Stéphane Boileau a marqué le but égalisateur alors qu'il ne restait que 65 secondes à faire à la troisième période. Le gardien des Braves, Stéphane César, a fait face à 46 lancers dans cette partie.

Le Viking s'en sauve in extremis

Après avoir perdu sa première sortie de la fin de semaine face aux Braves de Laval, le Viking de Trois-Rivières avait la chance de prendre sa revanche, dimanche au Colisée. Il aura fallu une spectaculaire remontée pour que les Trifluviens s'en sortent dans une victoire de 5-4 en fusillade.
C'est Stéphane Boileau qui a joué au héros alors que son équipe se dirigeait vers une défaite de 4-3 avec 65 secondes à faire à la rencontre. Son tir du cercle de mise en jeu a battu le gardien Stéphane César, propulsant les deux équipes en prolongation.
Celle-ci n'a toutefois pas souri au Viking, et ce, même s'il a évolué à quatre contre trois pendant 2 min 47 sec. «Théoriquement, ça aurait dû se régler là. Mais c'est difficile de produire un jeu quand tu ne pratiques pas souvent. La transition n'est pas là», a observé le pilote Alain Côté après la rencontre.
La prolongation n'ayant pas fait de maître, les deux équipes se sont retrouvées en fusillade. Étienne Archambault, avec une feinte magistrale, et PJ Corsi, ont battu César pour donner la victoire aux locaux.
Face à l'équipe de dernière position au classement de la LNAH, les Trifluviens ne pouvaient se permettre de connaître une deuxième contre-performance. «C'était important, surtout que nous jouerons deux matchs à l'extérieur contre Sorel et Thetford Mines la fin de semaine prochaine. Nous avons une partie en main, nous ne pouvions pas échapper deux autres points. Sur la route, je peux vivre avec, mais pas à domicile», a observé Côté après le duel.
À l'image de la rencontre de vendredi, le Viking a connu un difficile premier vingt minutes, laissant l'adversaire s'emparer d'une avance de 3-0, gracieuseté de Jonathan Castonguay, David Massé et Greg Moore.
«Ça fait cinq parties que ça ne va pas bien en première période. Vendredi, nous n'avions donné que sept tirs, mais accordé trois buts. Ce soir, nous n'avons pas bien travaillé. Nous sommes en première place du classement et les équipes qui nous affrontent savent à quoi s'attendre.
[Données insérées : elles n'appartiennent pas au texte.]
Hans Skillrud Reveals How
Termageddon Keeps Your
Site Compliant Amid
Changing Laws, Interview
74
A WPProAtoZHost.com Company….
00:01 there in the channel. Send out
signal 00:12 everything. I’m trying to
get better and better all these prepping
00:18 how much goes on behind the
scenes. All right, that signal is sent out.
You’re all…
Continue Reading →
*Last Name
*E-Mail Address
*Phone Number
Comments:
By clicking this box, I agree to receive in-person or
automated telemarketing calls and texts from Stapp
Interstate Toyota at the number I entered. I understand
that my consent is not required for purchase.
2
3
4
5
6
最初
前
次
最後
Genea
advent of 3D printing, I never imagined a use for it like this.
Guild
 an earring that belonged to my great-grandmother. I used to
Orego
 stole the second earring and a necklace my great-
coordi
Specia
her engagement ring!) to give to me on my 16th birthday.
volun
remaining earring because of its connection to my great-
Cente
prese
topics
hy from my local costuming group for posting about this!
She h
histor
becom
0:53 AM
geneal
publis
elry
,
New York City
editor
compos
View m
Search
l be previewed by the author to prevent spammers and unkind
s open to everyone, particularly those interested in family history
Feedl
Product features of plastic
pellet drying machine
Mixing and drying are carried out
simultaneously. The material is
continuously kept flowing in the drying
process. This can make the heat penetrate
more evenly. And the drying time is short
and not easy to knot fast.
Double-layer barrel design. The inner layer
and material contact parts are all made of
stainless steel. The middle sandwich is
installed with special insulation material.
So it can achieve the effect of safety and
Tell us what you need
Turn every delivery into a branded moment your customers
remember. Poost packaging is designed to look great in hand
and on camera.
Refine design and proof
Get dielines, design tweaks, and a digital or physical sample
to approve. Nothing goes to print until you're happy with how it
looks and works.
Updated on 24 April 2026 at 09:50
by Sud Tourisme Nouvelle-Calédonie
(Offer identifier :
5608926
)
Nous devons apprendre à jouer comme une équipe du sommet du classement», a analysé Côté.
Après avoir réduit l'écart à 3-2 après 40 minutes grâce à des filets de Maxime Gravel et Thomas Beauregard, les protégés de Côté ont finalement rejoint les visiteurs quand Beauregard a de nouveau battu César, encore une fois, en avantage numérique.
L'indiscipline a toutefois coûté cher au locaux, si bien qu'ils ont dû se défendre à cinq contre trois avec moins de quatre minutes à faire à la rencontre. Les Braves en ont profité en battant Marco Cousineau alors que la première pénalité, celle de Marc-André Huot, venait de s'écouler.
Ce filet a toutefois soulevé l'ire d'Alain Côté, puisque celui-ci était persuadé qu'il y avait eu un hors-jeu quelques secondes auparavant. Une opinion partagée par les 905 juges de lignes assis dans les estrades.
«C'était un hors-jeu, a-t-il lancé. Le match aurait pu se jouer là. Je comprends que c'est un jugement et qu'il y a de multiples facteurs qui entrent en ligne de compte, mais ç'a eu un impact sur la partie. Ils gagnaient avec trois minutes à faire.»
Oubliez Duplain
Les amateurs de combat devront de toute évidence faire leur deuil de Samuel Duplain, qui n'effectuera pas de retour avec le Viking cette saison. Cette décision du pugiliste forcera vraisemblablement la main à Alain Côté, qui devra se dégoter un dur à cuire ailleurs dans le circuit Godin, puisqu'il estime qu'il s'agit de la pièce manquante vers la Coupe Canam.
«Ça coûtera ce que ça coûtera. Il n'y pas une équipe qui veut nous aider. Mais les nouveaux (Mykel-Joey Lévesque et Alexandre Leclerc-Bouchard) ont fait du bon travail», a-t-il conclu.